_Human pose keypoint data_.
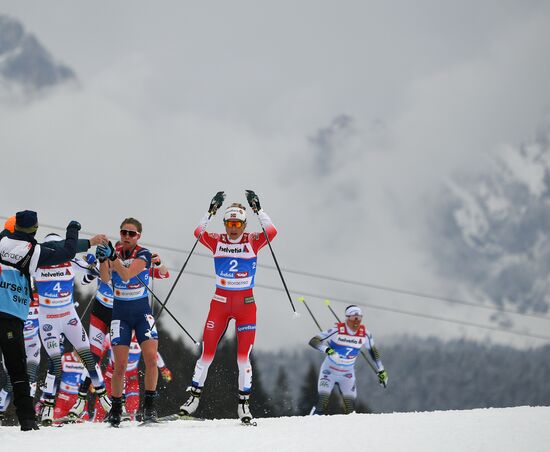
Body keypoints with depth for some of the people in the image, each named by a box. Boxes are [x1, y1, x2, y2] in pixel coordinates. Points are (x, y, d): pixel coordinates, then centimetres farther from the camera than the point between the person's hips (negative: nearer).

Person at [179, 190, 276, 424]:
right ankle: (194, 394, 13)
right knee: (207, 351, -1)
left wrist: (257, 210, -17)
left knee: (244, 354, -4)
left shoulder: (252, 242, 0)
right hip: (220, 302, 1)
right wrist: (211, 211, -18)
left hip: (246, 304, -1)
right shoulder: (217, 242, 2)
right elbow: (199, 233, -14)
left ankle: (244, 402, 4)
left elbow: (271, 232, -16)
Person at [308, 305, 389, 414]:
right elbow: (313, 341, -28)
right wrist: (328, 350, -45)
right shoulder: (337, 331, -23)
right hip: (329, 371, -3)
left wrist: (381, 370, 12)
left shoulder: (365, 334, -11)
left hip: (348, 374, 3)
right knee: (322, 404, -16)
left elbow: (372, 350, 10)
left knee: (350, 408, -6)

_Your instructions_. Which lines in the items above contain the word "wrist"? Copy every one of them.

_Reply_.
left wrist: (257, 210, -17)
right wrist: (211, 211, -18)
right wrist: (328, 350, -45)
left wrist: (381, 370, 12)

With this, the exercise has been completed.